-- start of Article --
Insurance will only pay out actual value (i.e. what it cost to produce those items). They’ll still miss out on all the potential profit from selling those goods.
Well insurance only pays out on the value the retailer bought their inventory for, not the sticker price. Yeah they’re getting a lot of money but rebuilding inventory and a new warehouse is probably more money. And Insurance companies might start considering underpaid employees as an insurance liability.
They turned the fire suppression system off once the firefighters arrived, reportedly. I hope the insurance company denies their claim. Seems like an act of God to me.
And require more workers who, after a certain amount of time underpaid, might very well be too indifferent to notice certain systems were down when another one of these suckholes goes up in flames. Dunno. Could be.
Assuming it wasn’t a company owned warehouse, the landlord will probably be making an argument that their disgruntled employee makes the fire their fault.
-- end of Article --
-- start of Data --
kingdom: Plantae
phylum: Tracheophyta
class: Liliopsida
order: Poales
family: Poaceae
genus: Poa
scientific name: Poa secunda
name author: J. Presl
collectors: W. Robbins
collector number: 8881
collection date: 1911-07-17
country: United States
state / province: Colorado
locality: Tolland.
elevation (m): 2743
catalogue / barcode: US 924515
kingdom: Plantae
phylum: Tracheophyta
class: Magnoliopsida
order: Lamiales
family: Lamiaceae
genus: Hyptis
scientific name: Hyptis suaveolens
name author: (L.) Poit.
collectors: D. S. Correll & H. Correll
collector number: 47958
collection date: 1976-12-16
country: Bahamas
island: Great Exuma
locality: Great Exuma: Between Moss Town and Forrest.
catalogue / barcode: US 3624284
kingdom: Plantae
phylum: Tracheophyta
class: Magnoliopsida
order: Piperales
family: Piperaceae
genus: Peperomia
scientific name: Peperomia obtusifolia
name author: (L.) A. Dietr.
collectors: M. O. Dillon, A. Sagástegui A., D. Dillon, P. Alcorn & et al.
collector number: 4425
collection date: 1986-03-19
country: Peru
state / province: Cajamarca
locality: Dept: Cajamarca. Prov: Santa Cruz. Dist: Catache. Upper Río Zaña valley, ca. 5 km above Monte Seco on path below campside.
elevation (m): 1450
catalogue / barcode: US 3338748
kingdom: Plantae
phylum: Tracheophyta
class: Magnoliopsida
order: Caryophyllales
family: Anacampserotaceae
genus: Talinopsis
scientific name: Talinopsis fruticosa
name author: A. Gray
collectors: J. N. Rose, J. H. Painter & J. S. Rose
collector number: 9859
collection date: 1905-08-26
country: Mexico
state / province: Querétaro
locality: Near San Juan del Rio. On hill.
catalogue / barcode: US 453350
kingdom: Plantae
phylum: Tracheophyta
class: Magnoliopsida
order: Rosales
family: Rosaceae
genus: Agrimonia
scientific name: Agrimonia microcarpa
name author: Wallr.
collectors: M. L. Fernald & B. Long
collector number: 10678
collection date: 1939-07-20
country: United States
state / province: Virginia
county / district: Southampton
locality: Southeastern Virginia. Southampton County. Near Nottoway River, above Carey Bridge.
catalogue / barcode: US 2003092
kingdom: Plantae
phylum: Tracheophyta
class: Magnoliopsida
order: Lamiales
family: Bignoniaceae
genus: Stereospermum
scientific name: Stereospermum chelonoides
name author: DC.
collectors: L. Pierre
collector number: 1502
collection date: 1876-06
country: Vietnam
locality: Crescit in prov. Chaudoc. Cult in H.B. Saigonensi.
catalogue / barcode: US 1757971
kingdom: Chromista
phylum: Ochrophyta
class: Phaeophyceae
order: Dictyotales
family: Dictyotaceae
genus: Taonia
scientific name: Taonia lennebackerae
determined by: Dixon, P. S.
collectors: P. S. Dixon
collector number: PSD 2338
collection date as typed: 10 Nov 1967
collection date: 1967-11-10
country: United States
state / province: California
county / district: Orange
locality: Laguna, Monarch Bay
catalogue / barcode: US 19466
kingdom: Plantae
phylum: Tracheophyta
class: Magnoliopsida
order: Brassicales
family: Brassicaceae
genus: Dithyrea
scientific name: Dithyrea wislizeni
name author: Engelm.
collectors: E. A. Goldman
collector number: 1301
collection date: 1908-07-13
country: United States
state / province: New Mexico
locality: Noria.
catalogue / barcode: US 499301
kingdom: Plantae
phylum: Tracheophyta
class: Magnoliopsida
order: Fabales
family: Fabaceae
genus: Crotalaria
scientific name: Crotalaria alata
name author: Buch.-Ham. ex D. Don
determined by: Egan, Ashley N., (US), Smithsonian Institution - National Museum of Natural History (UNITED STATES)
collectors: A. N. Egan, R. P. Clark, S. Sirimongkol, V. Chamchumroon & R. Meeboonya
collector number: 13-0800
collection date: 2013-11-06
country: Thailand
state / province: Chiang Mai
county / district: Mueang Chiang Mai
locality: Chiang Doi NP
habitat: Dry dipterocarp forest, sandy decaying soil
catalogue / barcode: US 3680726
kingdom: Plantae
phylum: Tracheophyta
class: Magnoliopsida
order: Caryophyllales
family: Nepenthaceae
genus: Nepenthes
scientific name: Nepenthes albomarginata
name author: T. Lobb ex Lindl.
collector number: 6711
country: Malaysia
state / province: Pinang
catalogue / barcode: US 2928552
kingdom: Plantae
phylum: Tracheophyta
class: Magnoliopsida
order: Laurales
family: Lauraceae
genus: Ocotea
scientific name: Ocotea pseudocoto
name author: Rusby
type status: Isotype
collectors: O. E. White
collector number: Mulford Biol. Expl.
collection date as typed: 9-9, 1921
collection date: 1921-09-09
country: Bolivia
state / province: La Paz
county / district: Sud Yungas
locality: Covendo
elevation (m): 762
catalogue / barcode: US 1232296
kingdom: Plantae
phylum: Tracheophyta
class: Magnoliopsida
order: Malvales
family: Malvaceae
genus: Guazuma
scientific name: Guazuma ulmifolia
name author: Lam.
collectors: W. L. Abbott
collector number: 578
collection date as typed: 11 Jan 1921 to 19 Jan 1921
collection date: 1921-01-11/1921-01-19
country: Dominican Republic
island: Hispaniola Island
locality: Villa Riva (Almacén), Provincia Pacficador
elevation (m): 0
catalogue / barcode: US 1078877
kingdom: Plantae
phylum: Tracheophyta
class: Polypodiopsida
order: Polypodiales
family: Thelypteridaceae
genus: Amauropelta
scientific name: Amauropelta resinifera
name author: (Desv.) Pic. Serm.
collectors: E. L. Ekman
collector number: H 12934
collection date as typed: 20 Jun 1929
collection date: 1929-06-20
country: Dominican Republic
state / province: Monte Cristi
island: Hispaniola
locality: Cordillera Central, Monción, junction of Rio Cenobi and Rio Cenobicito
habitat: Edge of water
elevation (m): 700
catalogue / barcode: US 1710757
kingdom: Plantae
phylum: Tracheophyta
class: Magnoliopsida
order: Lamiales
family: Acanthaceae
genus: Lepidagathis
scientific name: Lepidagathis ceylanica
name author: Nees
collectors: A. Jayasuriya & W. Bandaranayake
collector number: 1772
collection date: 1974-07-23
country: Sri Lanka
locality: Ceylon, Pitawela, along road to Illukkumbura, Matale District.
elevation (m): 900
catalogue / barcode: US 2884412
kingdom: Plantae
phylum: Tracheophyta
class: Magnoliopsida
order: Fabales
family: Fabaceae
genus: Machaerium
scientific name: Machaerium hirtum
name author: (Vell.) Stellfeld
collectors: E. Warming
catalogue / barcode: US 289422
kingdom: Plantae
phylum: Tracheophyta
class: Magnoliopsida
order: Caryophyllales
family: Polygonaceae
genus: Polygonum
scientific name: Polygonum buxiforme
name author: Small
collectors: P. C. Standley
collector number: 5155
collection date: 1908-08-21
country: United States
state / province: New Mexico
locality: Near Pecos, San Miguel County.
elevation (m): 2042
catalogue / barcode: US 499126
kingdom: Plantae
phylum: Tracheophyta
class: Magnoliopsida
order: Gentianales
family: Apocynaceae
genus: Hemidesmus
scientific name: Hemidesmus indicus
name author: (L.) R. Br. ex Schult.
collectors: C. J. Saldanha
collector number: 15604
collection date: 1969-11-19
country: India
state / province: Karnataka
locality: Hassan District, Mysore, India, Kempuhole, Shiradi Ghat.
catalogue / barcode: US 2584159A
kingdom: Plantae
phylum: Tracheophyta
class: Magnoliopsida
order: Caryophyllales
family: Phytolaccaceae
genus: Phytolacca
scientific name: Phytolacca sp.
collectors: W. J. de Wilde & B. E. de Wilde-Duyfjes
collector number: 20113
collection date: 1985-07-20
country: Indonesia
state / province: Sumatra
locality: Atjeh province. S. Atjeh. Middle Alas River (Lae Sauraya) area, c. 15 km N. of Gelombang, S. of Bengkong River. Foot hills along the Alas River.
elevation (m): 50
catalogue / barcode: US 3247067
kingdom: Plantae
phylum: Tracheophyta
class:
-- end of Data --
Reproduce the full set of comments about the warehouse fire and insurance, word for word.

Answer for the task:
Insurance will only pay out actual value (i.e. what it cost to produce those items). They’ll still miss out on all the potential profit from selling those goods.
Well insurance only pays out on the value the retailer bought their inventory for, not the sticker price. Yeah they’re getting a lot of money but rebuilding inventory and a new warehouse is probably more money. And Insurance companies might start considering underpaid employees as an insurance liability.
They turned the fire suppression system off once the firefighters arrived, reportedly. I hope the insurance company denies their claim. Seems like an act of God to me.
And require more workers who, after a certain amount of time underpaid, might very well be too indifferent to notice certain systems were down when another one of these suckholes goes up in flames. Dunno. Could be.
Assuming it wasn’t a company owned warehouse, the landlord will probably be making an argument that their disgruntled employee makes the fire their fault.